Sunday, March 3, 2013

Who needed this retelling again?

The Attacks of 26/11 is too chilling, too gory, too disturbing for my liking. I’m not sure if Ram Gopal Varma’s showcase of that terrible night needed to be a part of cinematic history at all…not this way at least.
It’s true that making a film on a real-life occurrence was always going to be an uphill task, more so when it involved the grim tragedy in question. But that has nothing to do with my inherent feeling to constantly ask the filmmaker why: Why did I need to see this film when I already had a second-by-second more detailed account from the 24x7 news channels as and when it happened and even post that? Why did I need to see women and worse, indications of children being shot when I already know from newspapers, of the way this blasphemy unfolded? What did we achieve by bringing to the forefront once again the helplessness, the terror, the sheer sadness that is enveloped in the director’s over-fascination with blood and gore?

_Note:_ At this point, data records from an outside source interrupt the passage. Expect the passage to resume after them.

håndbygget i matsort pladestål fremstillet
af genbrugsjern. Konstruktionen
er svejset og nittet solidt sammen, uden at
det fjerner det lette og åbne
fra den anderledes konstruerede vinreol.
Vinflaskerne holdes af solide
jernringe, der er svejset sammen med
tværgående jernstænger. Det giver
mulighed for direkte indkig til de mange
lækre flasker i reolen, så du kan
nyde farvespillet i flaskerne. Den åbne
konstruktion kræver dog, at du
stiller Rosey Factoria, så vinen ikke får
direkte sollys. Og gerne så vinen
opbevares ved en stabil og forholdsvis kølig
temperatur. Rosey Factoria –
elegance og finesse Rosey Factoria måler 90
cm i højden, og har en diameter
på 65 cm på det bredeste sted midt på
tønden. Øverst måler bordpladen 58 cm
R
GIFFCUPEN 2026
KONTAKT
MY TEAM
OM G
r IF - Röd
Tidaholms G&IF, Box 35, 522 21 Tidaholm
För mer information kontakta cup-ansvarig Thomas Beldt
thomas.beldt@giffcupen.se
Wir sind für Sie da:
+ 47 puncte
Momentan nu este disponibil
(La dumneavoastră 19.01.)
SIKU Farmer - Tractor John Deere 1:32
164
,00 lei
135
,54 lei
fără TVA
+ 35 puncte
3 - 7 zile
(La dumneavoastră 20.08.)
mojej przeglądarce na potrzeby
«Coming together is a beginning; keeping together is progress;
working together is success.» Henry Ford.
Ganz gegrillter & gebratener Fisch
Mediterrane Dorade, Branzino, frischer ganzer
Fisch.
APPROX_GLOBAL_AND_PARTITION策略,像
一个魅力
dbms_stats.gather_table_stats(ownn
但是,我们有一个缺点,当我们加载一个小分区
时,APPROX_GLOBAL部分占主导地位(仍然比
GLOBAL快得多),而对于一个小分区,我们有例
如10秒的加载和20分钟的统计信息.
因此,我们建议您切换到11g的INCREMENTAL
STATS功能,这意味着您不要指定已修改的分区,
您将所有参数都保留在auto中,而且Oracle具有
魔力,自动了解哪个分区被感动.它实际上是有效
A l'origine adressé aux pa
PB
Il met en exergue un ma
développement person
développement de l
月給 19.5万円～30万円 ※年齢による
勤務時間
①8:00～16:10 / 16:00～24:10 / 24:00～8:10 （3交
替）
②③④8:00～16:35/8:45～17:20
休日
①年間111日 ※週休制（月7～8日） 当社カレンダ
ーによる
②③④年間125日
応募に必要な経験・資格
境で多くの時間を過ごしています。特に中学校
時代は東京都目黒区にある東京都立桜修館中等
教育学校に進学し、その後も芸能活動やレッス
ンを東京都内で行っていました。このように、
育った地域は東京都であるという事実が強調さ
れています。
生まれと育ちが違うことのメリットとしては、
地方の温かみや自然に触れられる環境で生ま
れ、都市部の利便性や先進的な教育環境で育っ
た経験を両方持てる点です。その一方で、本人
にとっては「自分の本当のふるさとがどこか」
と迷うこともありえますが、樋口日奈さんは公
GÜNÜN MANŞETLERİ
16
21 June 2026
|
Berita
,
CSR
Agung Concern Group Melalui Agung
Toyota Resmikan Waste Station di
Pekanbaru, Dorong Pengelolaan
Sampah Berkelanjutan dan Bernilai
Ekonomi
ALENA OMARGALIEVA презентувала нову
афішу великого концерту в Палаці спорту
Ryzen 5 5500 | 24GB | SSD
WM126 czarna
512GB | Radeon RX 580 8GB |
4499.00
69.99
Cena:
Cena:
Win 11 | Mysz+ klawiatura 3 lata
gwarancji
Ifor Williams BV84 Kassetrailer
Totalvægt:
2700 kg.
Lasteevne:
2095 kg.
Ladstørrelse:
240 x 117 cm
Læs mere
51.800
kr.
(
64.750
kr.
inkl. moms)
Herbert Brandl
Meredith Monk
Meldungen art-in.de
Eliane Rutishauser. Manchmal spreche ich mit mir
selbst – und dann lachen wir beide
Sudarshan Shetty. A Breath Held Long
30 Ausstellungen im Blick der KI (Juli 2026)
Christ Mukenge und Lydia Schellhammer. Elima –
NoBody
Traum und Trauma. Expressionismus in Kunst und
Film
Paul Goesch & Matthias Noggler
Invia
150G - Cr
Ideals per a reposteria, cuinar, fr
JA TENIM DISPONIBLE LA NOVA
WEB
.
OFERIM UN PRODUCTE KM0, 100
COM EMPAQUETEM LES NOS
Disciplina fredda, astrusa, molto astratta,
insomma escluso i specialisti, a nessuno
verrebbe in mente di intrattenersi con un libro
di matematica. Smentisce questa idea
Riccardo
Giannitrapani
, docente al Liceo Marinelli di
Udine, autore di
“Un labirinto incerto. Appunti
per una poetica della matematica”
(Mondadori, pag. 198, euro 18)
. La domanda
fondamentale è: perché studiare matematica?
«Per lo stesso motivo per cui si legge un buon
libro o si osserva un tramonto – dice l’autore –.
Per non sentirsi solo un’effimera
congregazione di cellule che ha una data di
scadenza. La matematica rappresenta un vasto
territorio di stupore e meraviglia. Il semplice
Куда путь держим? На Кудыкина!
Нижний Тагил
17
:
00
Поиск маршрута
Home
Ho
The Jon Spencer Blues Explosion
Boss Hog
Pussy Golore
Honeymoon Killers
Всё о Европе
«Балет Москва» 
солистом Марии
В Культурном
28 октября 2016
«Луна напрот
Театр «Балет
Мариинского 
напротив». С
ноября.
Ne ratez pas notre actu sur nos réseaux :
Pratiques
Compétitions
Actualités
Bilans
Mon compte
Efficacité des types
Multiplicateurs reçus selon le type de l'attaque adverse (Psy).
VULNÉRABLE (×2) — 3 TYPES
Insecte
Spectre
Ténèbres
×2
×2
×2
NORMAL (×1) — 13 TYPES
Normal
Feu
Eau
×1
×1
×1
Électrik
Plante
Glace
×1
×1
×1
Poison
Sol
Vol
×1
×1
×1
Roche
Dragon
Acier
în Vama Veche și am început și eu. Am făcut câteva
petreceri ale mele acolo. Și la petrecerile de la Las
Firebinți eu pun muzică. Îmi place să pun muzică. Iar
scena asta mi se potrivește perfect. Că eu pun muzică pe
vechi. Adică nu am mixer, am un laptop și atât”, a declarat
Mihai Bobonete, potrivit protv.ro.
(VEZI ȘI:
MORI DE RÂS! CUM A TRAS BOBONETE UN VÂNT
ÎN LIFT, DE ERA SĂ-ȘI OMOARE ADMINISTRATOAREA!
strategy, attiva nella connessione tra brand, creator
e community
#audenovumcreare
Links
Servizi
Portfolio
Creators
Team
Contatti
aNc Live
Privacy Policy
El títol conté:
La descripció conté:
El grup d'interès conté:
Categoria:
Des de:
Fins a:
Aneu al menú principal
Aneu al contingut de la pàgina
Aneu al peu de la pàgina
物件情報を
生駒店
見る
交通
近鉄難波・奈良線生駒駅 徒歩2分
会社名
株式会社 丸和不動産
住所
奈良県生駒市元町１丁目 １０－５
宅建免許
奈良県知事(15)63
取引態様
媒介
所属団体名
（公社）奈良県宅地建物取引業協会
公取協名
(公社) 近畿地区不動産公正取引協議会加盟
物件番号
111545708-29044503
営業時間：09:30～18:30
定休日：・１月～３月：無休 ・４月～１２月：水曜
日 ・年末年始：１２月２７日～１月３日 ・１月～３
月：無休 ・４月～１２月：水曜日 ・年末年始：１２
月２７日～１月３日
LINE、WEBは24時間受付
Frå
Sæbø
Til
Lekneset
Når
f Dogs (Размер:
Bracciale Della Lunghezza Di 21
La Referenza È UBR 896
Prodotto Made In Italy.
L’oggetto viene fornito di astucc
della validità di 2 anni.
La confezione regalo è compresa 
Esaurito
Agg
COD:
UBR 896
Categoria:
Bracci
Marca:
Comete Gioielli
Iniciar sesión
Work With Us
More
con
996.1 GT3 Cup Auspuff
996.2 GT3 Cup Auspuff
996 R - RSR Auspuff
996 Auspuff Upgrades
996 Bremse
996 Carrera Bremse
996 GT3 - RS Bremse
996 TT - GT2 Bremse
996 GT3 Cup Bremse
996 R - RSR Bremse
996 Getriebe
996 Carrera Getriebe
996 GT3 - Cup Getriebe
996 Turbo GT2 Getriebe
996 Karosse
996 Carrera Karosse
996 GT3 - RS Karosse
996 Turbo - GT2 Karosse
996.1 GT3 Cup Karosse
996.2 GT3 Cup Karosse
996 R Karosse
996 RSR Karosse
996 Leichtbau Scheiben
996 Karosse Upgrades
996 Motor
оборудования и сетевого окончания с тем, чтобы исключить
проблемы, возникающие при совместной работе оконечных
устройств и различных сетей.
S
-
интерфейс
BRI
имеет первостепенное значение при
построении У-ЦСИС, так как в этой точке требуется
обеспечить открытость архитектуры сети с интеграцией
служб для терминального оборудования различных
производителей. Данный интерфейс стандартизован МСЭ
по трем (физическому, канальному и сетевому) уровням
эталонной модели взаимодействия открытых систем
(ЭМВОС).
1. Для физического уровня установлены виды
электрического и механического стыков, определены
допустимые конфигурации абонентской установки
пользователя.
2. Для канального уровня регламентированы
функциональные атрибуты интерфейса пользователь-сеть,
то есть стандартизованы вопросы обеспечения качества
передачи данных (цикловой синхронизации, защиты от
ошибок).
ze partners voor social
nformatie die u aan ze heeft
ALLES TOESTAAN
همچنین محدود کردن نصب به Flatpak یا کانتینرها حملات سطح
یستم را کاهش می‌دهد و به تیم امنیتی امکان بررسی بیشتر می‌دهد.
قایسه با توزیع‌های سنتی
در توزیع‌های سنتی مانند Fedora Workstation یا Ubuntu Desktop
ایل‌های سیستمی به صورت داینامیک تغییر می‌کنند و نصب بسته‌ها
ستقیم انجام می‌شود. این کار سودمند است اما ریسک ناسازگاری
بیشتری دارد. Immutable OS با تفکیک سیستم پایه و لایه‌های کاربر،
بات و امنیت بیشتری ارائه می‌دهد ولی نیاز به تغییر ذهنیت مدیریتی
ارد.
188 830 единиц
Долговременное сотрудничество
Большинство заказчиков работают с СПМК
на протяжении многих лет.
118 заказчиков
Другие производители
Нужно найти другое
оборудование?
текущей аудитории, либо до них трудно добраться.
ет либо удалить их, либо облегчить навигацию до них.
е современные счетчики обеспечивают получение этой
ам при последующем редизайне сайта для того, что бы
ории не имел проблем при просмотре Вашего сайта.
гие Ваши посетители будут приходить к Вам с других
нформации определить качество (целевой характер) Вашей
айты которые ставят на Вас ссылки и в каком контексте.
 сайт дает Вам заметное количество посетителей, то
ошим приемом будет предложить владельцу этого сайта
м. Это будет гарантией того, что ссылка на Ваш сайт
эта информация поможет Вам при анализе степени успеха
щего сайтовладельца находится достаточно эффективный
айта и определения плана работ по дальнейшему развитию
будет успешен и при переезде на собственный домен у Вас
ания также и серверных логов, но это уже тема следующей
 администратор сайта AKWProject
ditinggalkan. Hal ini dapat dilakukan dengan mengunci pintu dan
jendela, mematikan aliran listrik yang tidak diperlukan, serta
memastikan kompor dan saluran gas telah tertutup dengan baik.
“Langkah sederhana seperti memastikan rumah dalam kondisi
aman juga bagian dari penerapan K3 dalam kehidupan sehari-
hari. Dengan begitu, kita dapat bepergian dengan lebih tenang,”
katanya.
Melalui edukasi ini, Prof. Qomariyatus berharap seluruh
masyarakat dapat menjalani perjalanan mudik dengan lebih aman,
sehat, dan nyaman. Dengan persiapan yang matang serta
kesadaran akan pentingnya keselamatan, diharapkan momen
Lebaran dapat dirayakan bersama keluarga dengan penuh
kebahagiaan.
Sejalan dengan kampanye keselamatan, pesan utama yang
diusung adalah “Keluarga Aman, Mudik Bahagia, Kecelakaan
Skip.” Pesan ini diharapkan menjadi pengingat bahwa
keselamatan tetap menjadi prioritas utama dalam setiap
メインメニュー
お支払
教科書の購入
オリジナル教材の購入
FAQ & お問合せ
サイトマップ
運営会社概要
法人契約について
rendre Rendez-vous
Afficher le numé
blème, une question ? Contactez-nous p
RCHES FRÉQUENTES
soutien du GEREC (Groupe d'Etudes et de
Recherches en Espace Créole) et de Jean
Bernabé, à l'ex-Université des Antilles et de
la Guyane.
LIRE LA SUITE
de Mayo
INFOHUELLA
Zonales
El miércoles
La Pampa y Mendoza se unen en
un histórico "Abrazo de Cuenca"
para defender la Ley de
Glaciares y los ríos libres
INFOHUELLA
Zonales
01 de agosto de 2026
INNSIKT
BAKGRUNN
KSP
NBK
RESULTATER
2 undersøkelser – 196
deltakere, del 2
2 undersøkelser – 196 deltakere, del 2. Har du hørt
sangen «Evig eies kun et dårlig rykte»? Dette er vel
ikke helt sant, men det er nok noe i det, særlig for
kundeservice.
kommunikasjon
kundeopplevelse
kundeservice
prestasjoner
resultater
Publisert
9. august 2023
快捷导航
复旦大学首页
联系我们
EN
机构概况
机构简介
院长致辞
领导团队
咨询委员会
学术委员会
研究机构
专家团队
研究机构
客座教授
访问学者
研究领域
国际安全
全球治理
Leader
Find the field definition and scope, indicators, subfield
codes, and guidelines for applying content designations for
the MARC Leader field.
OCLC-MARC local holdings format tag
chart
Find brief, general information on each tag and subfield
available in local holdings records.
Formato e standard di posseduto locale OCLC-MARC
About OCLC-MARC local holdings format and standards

The film recounts incidents in flashback narrated by Nana Patekar who essays the role of the then Joint Chief Police Commissioner of Mumbai, Rakesh Maria. Patekar was the one aspect of the film, one could have bet would be top-class. Sadly, he is not. The actor is reduced to really slow dialogue delivery and long-drawn preaching of secularism. Sanjay Jaiswal as Mohammed Ajmal Amir Kasab is eerily similar, in looks, to the slain terrorist and is promising, as an actor, in parts. But mostly he and the actors enacting the other terrorists are just shown wide-eyed with a menacing smile.

In parts, mostly towards the beginning of the film, RGV does succeed in building a sense of dread. You know what’s going to happen and yet you’re almost wishing it doesn’t!
And then you remember Varma accompanying the then Maharashtra CM Vilasrao Deshmukh’s entourage to Taj Mahal Hotel (Mumbai), on a damage survey he had no right to be on. He may have cried hoarse denying that it had anything to do with film research, and yet here you have it: a dry, filmi, pointless account of 26/11; patent RGV style.

Note: This review first appeared in the March 2 edition of The Financial World.